In conclusione, per la Fraser sarebbe necessario che al confine tra produzione e riproduzione un nuovo “femminismo socialista” trovi la forza per interrompere l’infatuazione per la mercatizzazione “dell’uguaglianza”, e riesca nuovamente a congiungere protezione ed emancipazione. Qualcosa che sostituisca il “doppio reddito familiare” (ovvero due mezzi stipendi al prezzo di due lavori interi).

Per ottenerlo bisogna superare l’avida sottomissione da parte del capitalismo finanziario della riproduzione alla produzione.

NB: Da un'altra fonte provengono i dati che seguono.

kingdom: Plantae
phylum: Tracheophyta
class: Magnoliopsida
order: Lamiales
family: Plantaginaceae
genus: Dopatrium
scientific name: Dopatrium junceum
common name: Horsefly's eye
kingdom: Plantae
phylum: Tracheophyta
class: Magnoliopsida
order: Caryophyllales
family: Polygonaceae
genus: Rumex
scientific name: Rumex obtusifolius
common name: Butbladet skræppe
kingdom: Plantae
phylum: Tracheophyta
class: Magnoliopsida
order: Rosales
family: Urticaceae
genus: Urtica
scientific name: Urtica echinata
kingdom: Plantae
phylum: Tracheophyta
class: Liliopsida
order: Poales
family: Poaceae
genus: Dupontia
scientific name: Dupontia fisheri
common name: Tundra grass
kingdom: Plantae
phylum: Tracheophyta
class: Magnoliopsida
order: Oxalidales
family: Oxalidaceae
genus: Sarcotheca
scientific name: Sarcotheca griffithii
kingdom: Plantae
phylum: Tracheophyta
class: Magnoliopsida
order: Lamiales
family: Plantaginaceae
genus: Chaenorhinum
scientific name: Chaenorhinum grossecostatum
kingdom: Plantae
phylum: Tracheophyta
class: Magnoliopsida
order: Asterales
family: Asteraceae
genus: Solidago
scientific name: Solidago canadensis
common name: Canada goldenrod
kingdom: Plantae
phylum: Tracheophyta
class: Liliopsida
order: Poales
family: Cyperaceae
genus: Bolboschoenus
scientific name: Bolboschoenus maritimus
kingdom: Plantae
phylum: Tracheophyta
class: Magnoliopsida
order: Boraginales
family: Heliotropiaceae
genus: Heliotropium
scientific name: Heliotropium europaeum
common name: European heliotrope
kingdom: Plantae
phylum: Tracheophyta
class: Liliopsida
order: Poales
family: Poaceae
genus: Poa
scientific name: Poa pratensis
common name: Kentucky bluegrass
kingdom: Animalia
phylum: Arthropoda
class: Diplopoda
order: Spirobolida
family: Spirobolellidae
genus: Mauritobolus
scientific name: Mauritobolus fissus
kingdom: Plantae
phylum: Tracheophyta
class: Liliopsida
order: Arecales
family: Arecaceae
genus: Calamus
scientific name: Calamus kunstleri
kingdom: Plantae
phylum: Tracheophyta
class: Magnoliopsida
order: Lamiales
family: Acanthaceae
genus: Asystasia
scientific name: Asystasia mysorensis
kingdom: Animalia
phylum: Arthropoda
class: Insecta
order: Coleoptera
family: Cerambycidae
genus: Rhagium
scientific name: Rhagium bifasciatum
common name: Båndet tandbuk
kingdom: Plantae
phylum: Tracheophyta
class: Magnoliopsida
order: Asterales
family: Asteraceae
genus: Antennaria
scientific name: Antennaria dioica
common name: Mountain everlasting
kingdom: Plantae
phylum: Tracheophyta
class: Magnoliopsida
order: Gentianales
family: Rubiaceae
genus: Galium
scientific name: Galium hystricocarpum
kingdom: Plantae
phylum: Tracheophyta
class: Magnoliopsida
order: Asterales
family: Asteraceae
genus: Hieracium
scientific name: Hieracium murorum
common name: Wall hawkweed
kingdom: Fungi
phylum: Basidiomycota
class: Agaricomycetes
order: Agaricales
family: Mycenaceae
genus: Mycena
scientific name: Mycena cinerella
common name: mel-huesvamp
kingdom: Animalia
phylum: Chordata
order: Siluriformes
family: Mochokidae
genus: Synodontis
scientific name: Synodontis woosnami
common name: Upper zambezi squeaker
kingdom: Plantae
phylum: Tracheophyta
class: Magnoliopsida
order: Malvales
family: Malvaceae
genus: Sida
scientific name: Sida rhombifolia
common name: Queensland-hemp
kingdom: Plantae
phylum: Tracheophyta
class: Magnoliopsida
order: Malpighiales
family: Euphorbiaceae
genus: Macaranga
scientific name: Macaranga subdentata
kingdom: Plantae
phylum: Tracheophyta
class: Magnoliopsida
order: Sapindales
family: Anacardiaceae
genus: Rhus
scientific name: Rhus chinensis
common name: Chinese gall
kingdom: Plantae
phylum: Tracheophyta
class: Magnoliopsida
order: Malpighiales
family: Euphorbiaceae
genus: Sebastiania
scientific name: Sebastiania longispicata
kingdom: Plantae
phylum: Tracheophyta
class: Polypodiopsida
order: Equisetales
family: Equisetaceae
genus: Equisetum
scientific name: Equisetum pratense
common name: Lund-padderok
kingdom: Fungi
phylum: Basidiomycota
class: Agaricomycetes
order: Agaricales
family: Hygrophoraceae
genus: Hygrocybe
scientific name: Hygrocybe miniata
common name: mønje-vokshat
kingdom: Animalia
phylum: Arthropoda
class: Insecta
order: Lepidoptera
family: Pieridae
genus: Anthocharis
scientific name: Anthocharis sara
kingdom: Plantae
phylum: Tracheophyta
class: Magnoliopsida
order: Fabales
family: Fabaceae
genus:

E forse lo stesso capitalismo (per il quale, però, più che un “femminismo socialista”, serve direttamente un “nuovo socialismo”, senza altre etichette che dividano più che unire).

In che senso proverà a dirlo in un altro intervento[9] che leggeremo.


Note
[1] - Nancy Fraser, “La fine della cura. Le contraddizioni sociali del capitalismo contemporaneo”, Mimesis 2017.
[2] - Idem, p. 13
[3] - Nancy Fraser, 72 anni, si è laureata nel 1969 in un famoso college femminile e dottorata nel 1980, attraversa biograficamente tutta la parte ascendente del movimento libertario americano. Si specializza nel corso degli anni novanta nell’articolazione del concetto di “giustizia”. Insegna scienze politiche e sociali e filosofia alla New School di New York, è Presidente della divisione est dell’American Philosophical Association, è stata a lungo condirettore di Constellations.
[4] - E’ abbastanza evidente che alla nostra manca la lettura di buona parte del corpus marxiano, basta leggere il Capitale, anche solo il primo libro, per rintracciare decine o centinaia di passaggi nei quali il deperimento sociale, della forza lavoro, delle famiglie e delle persone è denunciato come effetto di una crisi di riproduzione causata esattamente dalla tendenza del capitalismo a sottrarre risorse. Sono citate, ad esempio, molte inchieste inglesi preoccupate per il deperimento dei lavoratori, anche a fini militari, e lo stato di abbruttimento e degrado delle famiglie costrette a lavorare (spesso tutti) e sopravvivere con salari minimi.
[5] - E di tutte, incluse quelle interne e quelle disperse nel privato.
[6] - p. 37
[7] - p.41
[8] - Si veda anche , “Nancy Fraser, ‘Come il femminismo divenne ancella del capitalismo’”, e “Nancy Fraser, ‘Contro il neoliberismo progressista, un nuovo populismo progressista’”, Nancy Fraser, ‘Il vecchio muore ed il nuovo non può nascere”.
[9] - Nancy Fraser, “Cosa significa socialismo nel XXI secolo”, Castelvecchi 2020.